Re: [PATCH 1/2] docs: rcu: Add cautionary note on plain-accesses to requirements

"Paul E. McKenney" <paulmck@xxxxxxxxxx> · Fri, 4 Aug 2023 07:00:51 -0700

On Fri, Aug 04, 2023 at 08:33:55AM -0400, Joel Fernandes wrote:
> > On Aug 3, 2023, at 8:01 PM, Paul E. McKenney <paulmck@xxxxxxxxxx> wrote:
> > On Fri, Aug 04, 2023 at 03:25:57AM +0800, Alan Huang wrote:
> >>> 2023年8月4日 00:01，Joel Fernandes <joel@xxxxxxxxxxxxxxxxx> 写道：
> >>> On Thu, Aug 3, 2023 at 9:36 AM Alan Huang <mmpgouride@xxxxxxxxx> wrote:
> >>>>> 2023年8月3日 下午8:35，Joel Fernandes <joel@xxxxxxxxxxxxxxxxx> 写道：
> >>>>>>> On Aug 3, 2023, at 8:09 AM, Alan Huang <mmpgouride@xxxxxxxxx> wrote:
> >>>>>>>> 2023年8月3日 11:24，Joel Fernandes (Google) <joel@xxxxxxxxxxxxxxxxx> 写道：
> >>>>>>>> Add a detailed note to explain the potential side effects of
> >>>>>>>> plain-accessing the gp pointer using a plain load, without using the
> >>>>>>>> rcu_dereference() macros; which might trip neighboring code that does
> >>>>>>>> use rcu_dereference().
> >>>>>>>> 
> >>>>>>>> I haven't verified this with a compiler, but this is what I gather from
> >>>>>>>> the below link using Will's experience with READ_ONCE().
> >>>>>>>> 
> >>>>>>>> Link: https://lore.kernel.org/all/20230728124412.GA21303@willie-the-truck/
> >>>>>>>> Cc: Will Deacon <will@xxxxxxxxxx>
> >>>>>>>> Signed-off-by: Joel Fernandes (Google) <joel@xxxxxxxxxxxxxxxxx>
> >>>>>>>> ---
> >>>>>>>> .../RCU/Design/Requirements/Requirements.rst  | 32 +++++++++++++++++++
> >>>>>>>> 1 file changed, 32 insertions(+)
> >>>>>>>> 
> >>>>>>>> diff --git a/Documentation/RCU/Design/Requirements/Requirements.rst b/Documentation/RCU/Design/Requirements/Requirements.rst
> >>>>>>>> index f3b605285a87..e0b896d3fb9b 100644
> >>>>>>>> --- a/Documentation/RCU/Design/Requirements/Requirements.rst
> >>>>>>>> +++ b/Documentation/RCU/Design/Requirements/Requirements.rst
> >>>>>>>> @@ -376,6 +376,38 @@ mechanism, most commonly locking or reference counting
> >>>>>>>> .. |high-quality implementation of C11 memory_order_consume [PDF]| replace:: high-quality implementation of C11 ``memory_order_consume`` [PDF]

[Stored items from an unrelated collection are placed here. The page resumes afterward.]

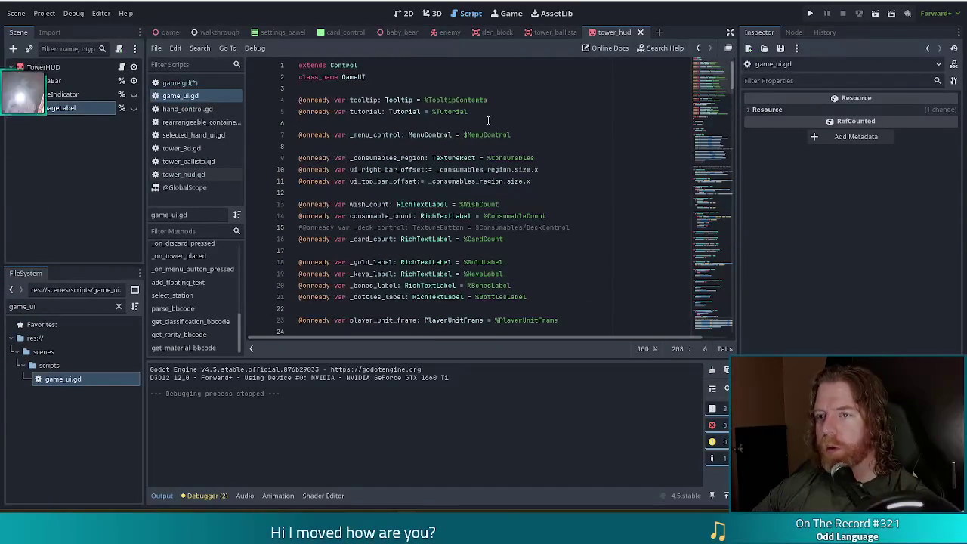
pyautogui.click(433, 111)
pyautogui.scroll(-2, 467, 158)
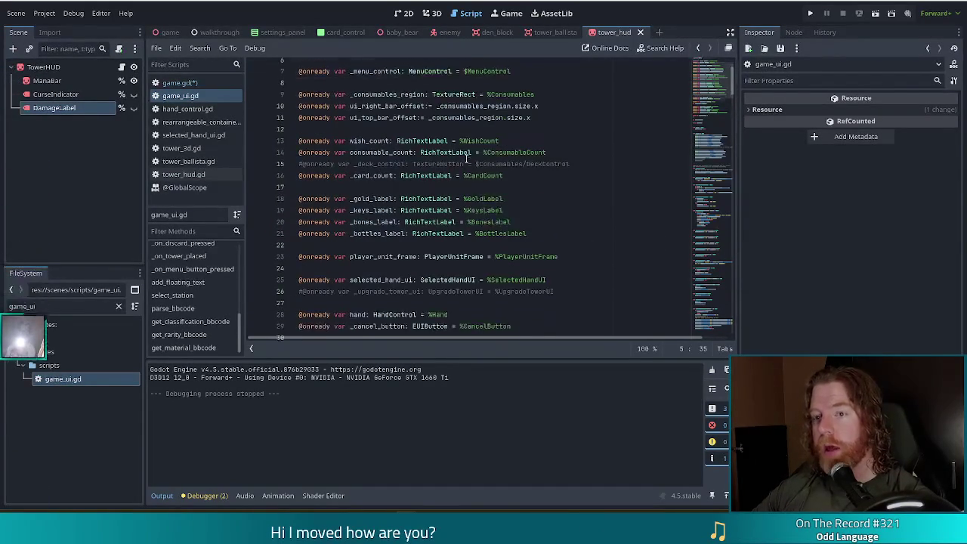
pyautogui.scroll(2, 467, 158)
# Filter the FileSystem for global and open global.gd to view its path constants.
pyautogui.click(10, 307)
pyautogui.press('ctrl+a')
pyautogui.write('global')
pyautogui.doubleClick(47, 392)
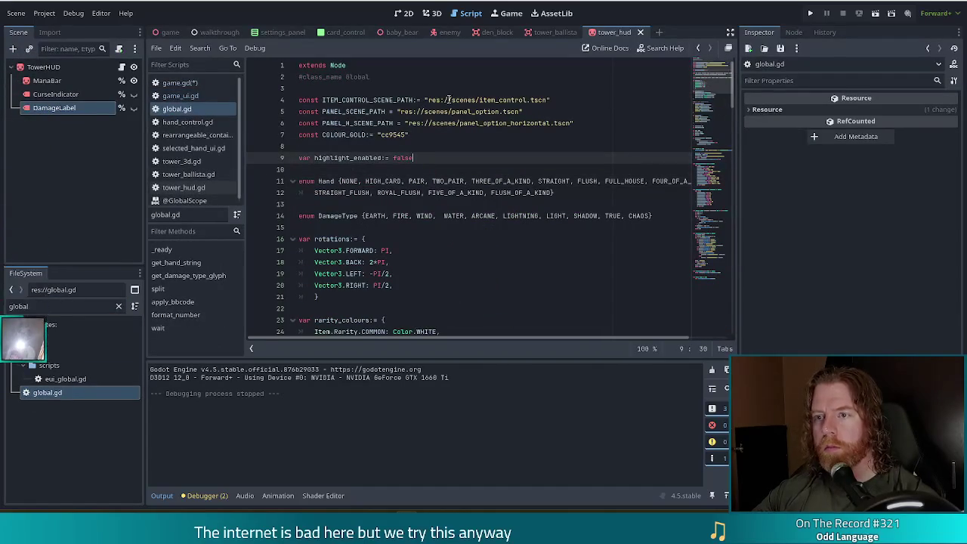
pyautogui.press('Up')
pyautogui.press('Up')
pyautogui.press('Up')
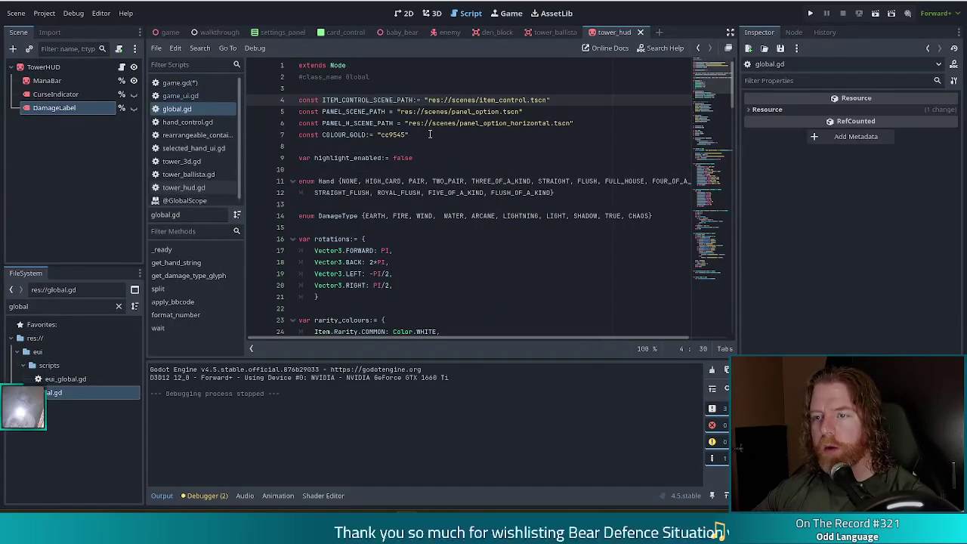
# Return to game.gd and look over the constants at its top.
pyautogui.click(179, 83)
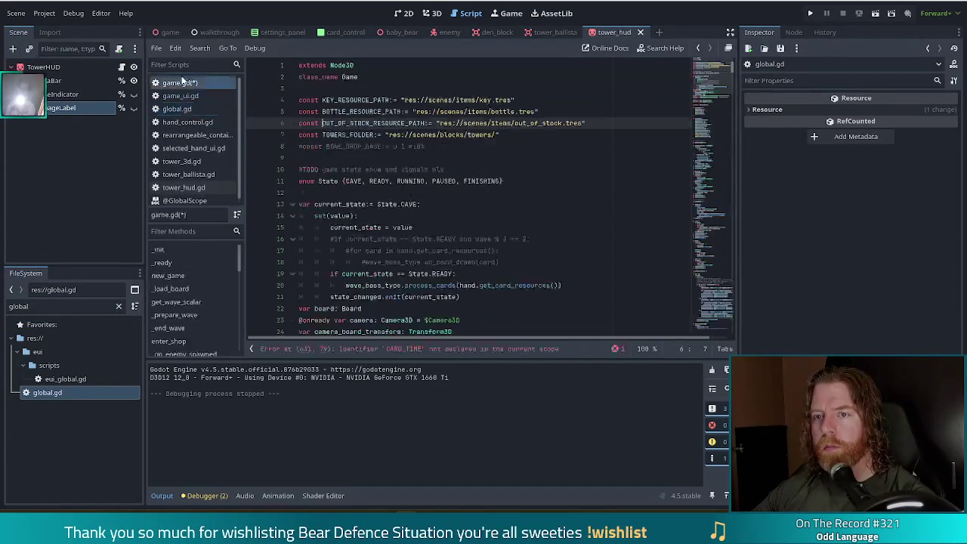
pyautogui.moveTo(435, 111)
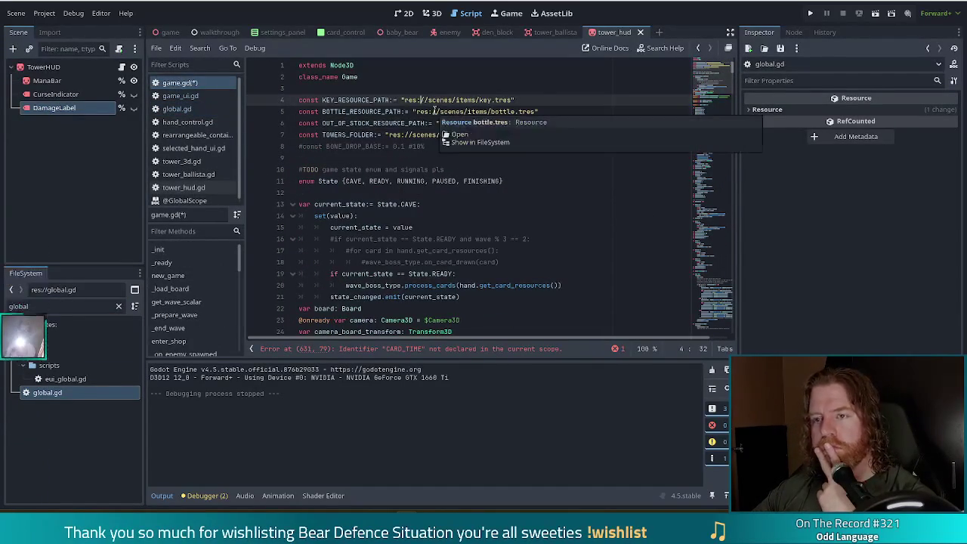
pyautogui.scroll(-1, 238, 136)
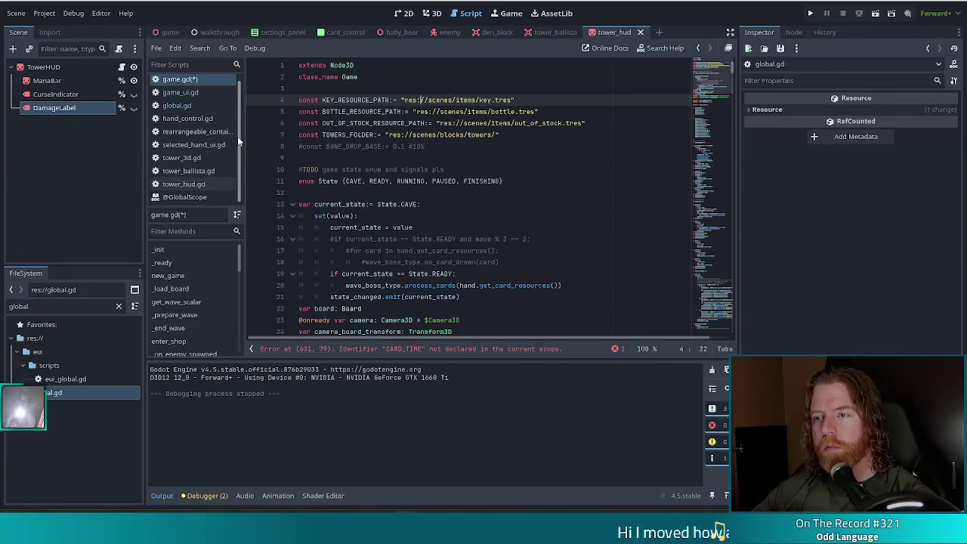
pyautogui.scroll(1, 227, 108)
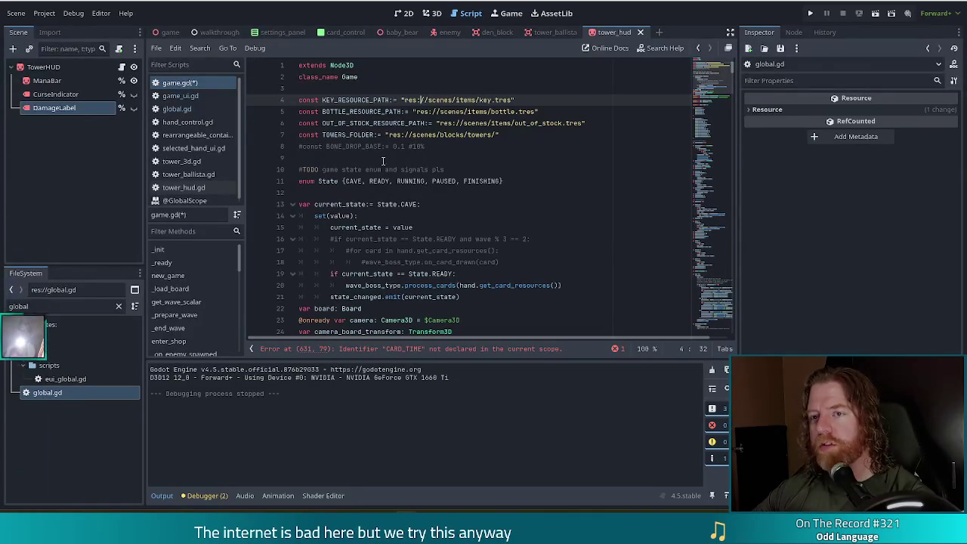
pyautogui.click(177, 109)
# In hand_control.gd, add const CARD_TIME := 0.4 above the SortType enum and save all scripts.
pyautogui.click(187, 122)
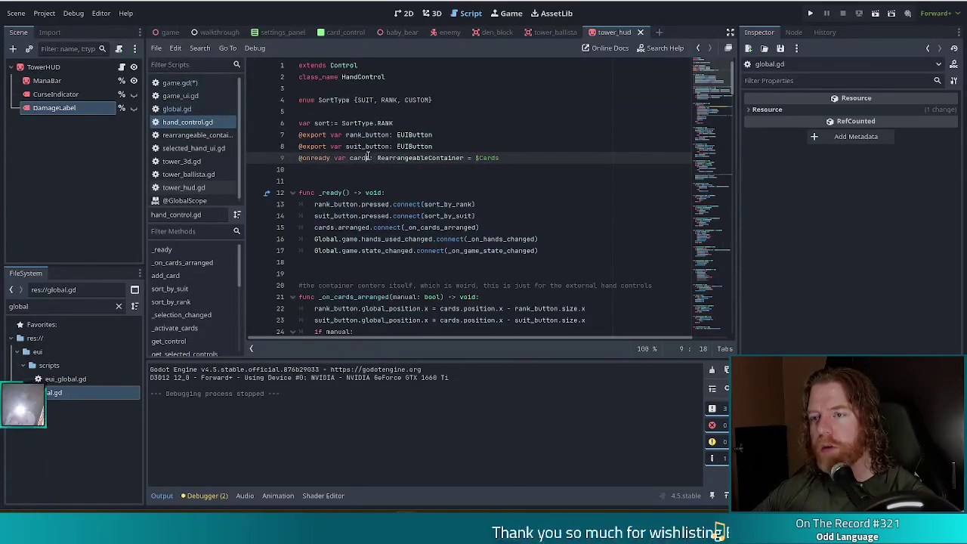
pyautogui.click(354, 100)
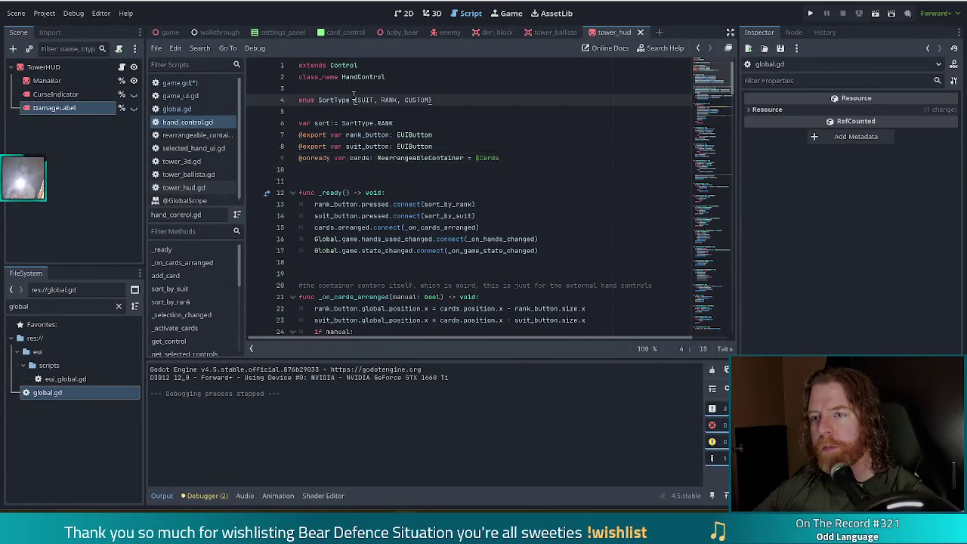
pyautogui.click(393, 88)
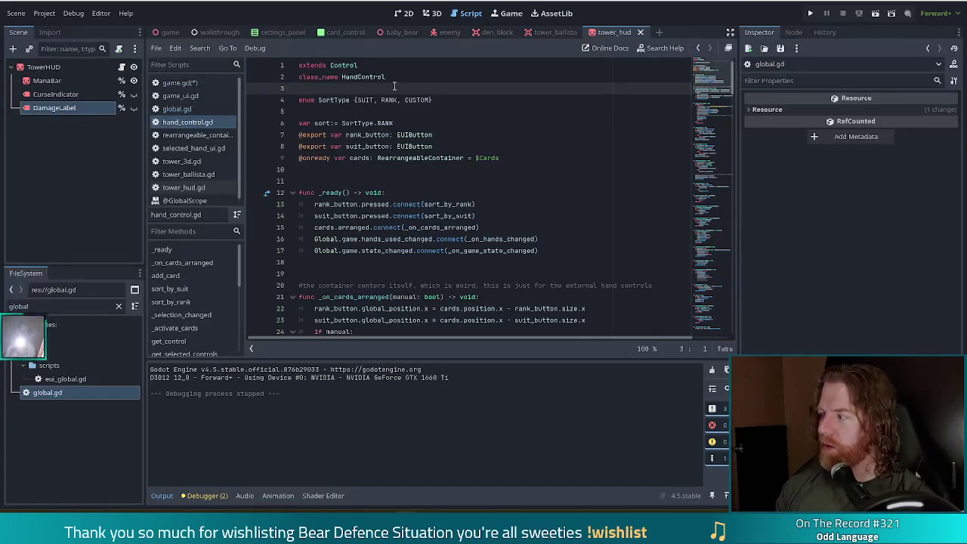
pyautogui.press('Return')
pyautogui.press('Return')
pyautogui.press('Up')
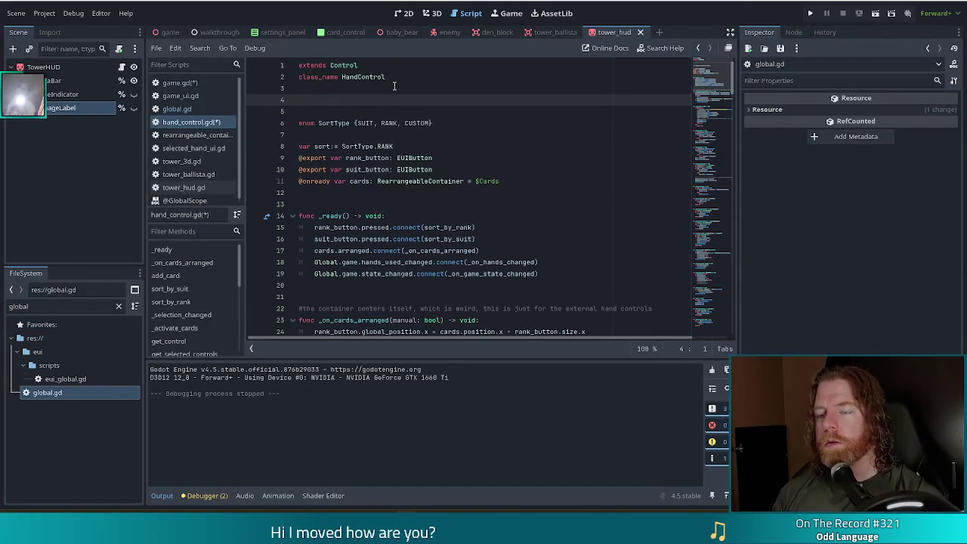
pyautogui.press('Return')
pyautogui.write('const')
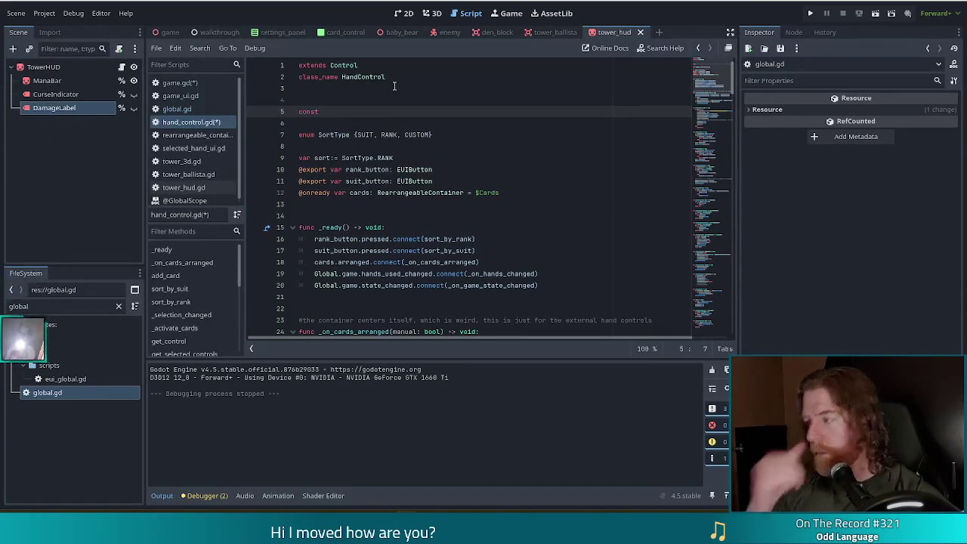
pyautogui.write('CARD_')
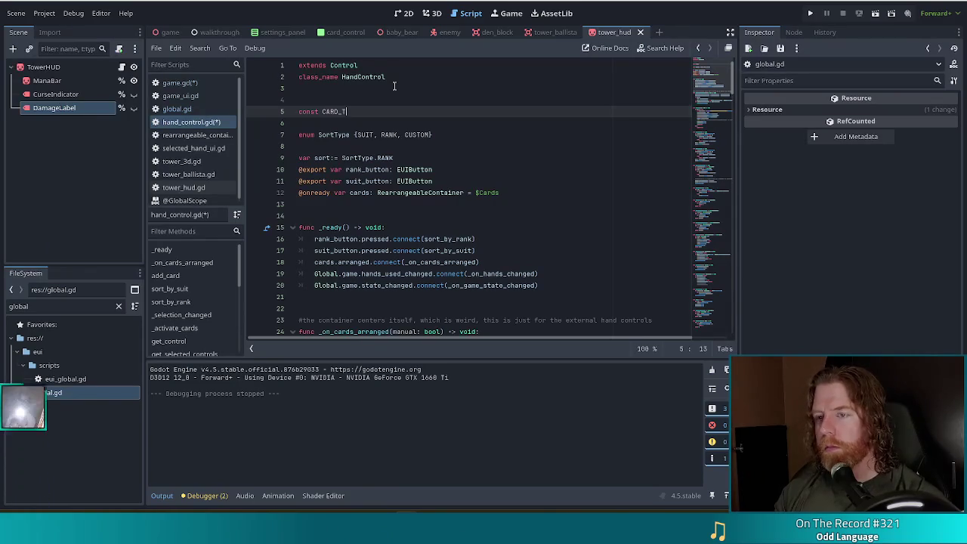
pyautogui.write('TIME:= 0.4')
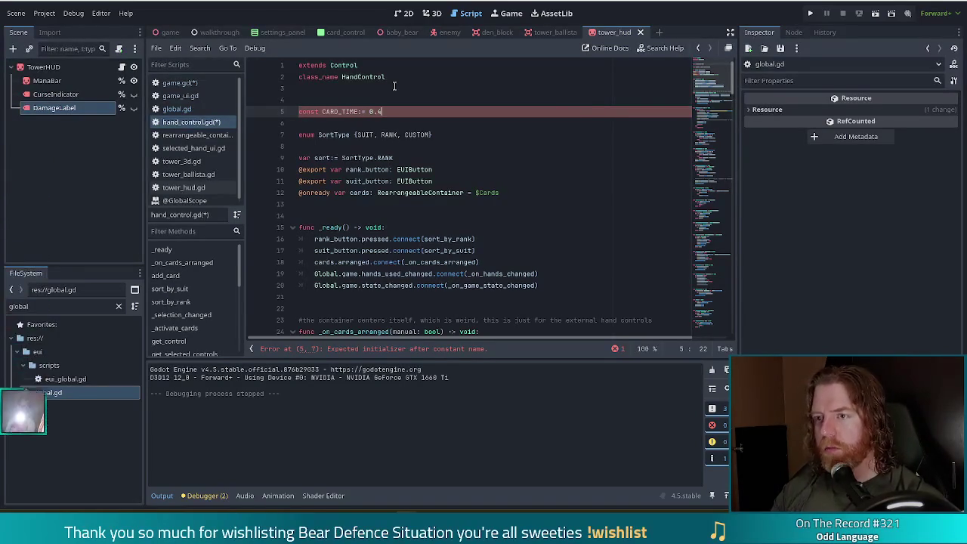
pyautogui.press('ctrl+s')
# Back in game.gd, search the script for 0.4.
pyautogui.click(176, 82)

> >>>>>>>> .. _high-quality implementation of C11 memory_order_consume [PDF]: http://www.rdrop.com/users/paulmck/RCU/consume.2015.07.13a.pdf
> >>>>>>>> 
> >>>>>>>> +Note that, there can be strange side effects (due to compiler optimizations) if
> >>>>>>>> +``gp`` is ever accessed using a plain load (i.e. without ``READ_ONCE()`` or
> >>>>>>>> +``rcu_dereference()``) potentially hurting any succeeding
> >>>>>>>> +``rcu_dereference()``. For example, consider the code:
> >>>>>>>> +
> >>>>>>>> +   ::
> >>>>>>>> +
> >>>>>>>> +       1 bool do_something_gp(void)
> >>>>>>>> +       2 {
> >>>>>>>> +       3   void *tmp;
> >>>>>>>> +       4   rcu_read_lock();
> >>>>>>>> +       5   tmp = gp; // Plain-load of GP.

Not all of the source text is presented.